* [Passage to read]:
The health care reform process has been likened to Waterloo, both by Senator Jim DeMint (R, SC) who hopes its failure will "break" President Obama and by progressives who hope its passage will break the GOP. Of course it's not Waterloo. That war-based metaphor is silly. Sports-based metaphors are more reliable, so this is our Mont Ventoux.
Of course it helps if the metaphor is from a sport most people recognize, but we'll get to that below the fold....
Health Care, Our Mont Ventoux
The Tour de France is a 3500-km bicycle race spread over 21 days. This year's race will have its traditional finish on the Champs-Élysées in Paris tomorrow. But to get there, the riders still have to climb the beast known as Mont Ventoux today. It's a mountain that can break even the best. Lance Armstrong famously lost on Ventoux both in 2000 and 2002, though he won the maillot jaune (for best overall time) in both years. He has said he has "unfinished business on Ventoux." Count him among many who feel that way.

* [Supplied material]:
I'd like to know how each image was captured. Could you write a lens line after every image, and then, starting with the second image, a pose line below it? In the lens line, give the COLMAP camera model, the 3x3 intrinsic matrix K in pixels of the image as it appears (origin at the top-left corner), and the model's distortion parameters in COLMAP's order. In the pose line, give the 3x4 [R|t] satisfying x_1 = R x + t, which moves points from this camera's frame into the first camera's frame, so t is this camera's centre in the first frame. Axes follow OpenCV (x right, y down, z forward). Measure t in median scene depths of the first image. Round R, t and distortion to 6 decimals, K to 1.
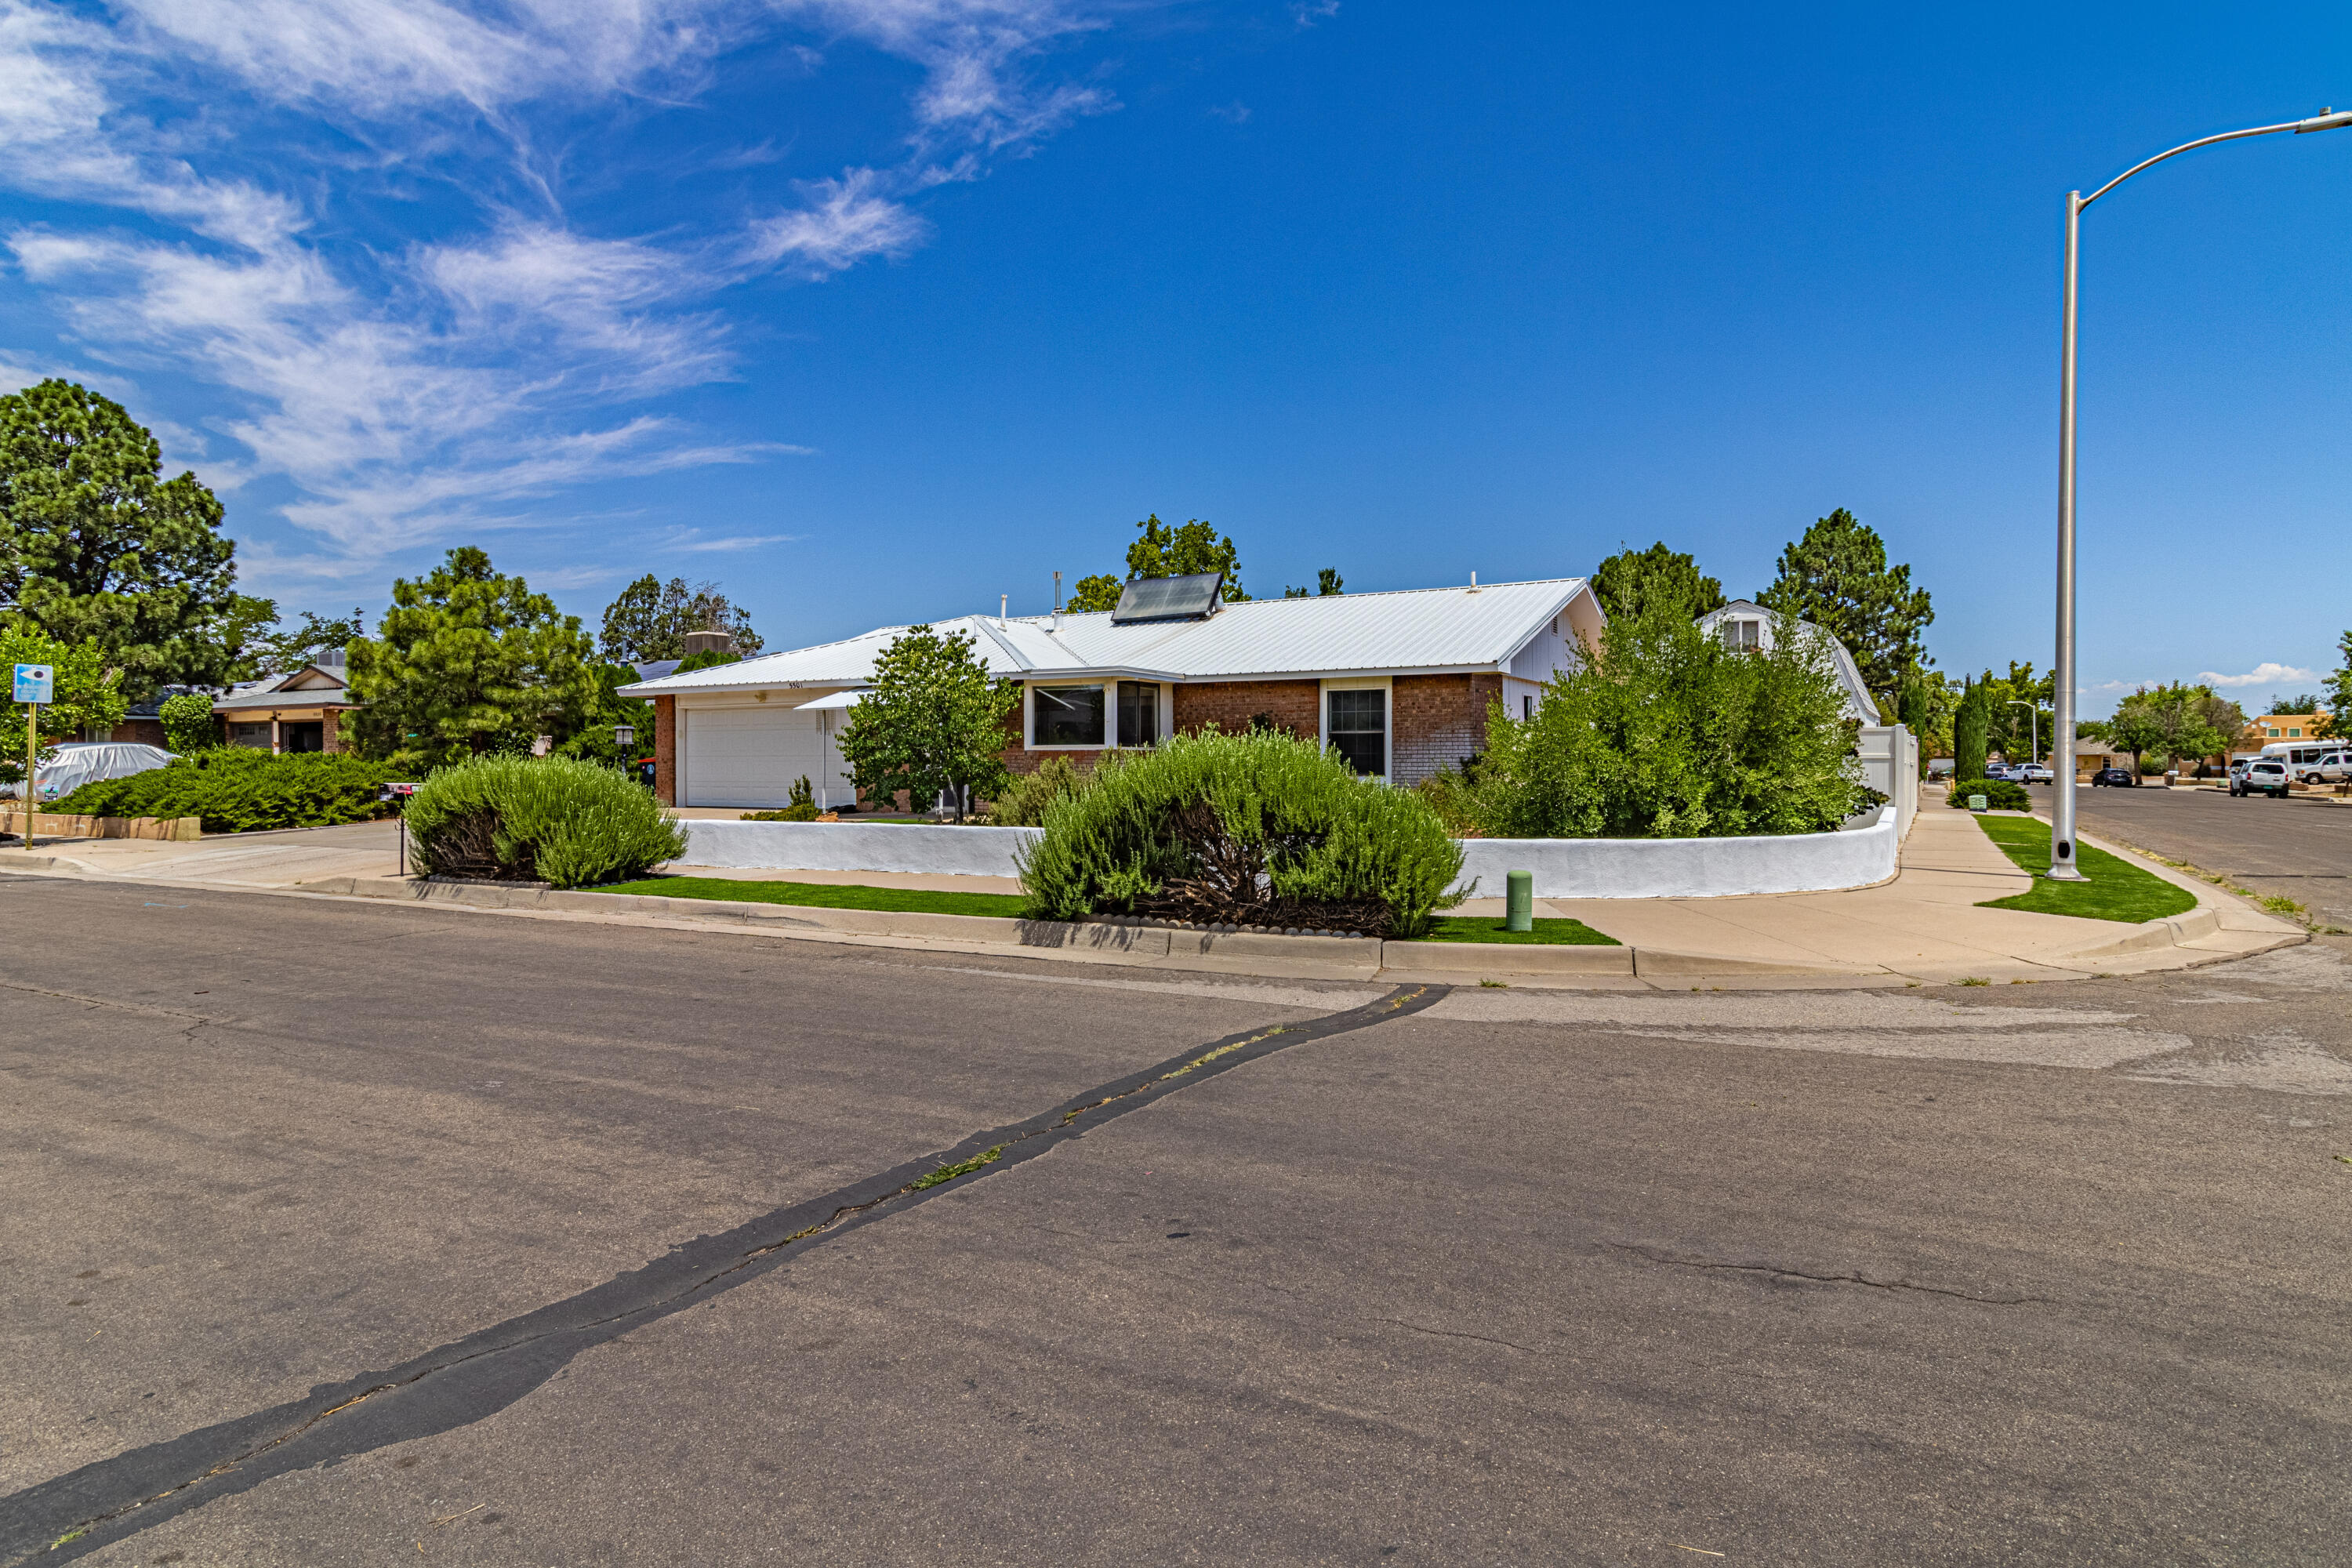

* [Exercise tasks]:
• 1. Name every person the post on health care reform mentions by name.
• 2. In the post on health care reform, rewrite everything from "Of course it helps" down to "feel that way.", with "riders" swapped for "cyclists".

* [Answers for the exercise]:
• 1. Jim DeMint, Obama, Lance Armstrong

• 2.
Of course it helps if the metaphor is from a sport most people recognize, but we'll get to that below the fold....
Health Care, Our Mont Ventoux
The Tour de France is a 3500-km bicycle race spread over 21 days. This year's race will have its traditional finish on the Champs-Élysées in Paris tomorrow. But to get there, the cyclists still have to climb the beast known as Mont Ventoux today. It's a mountain that can break even the best. Lance Armstrong famously lost on Ventoux both in 2000 and 2002, though he won the maillot jaune (for best overall time) in both years. He has said he has "unfinished business on Ventoux." Count him among many who feel that way.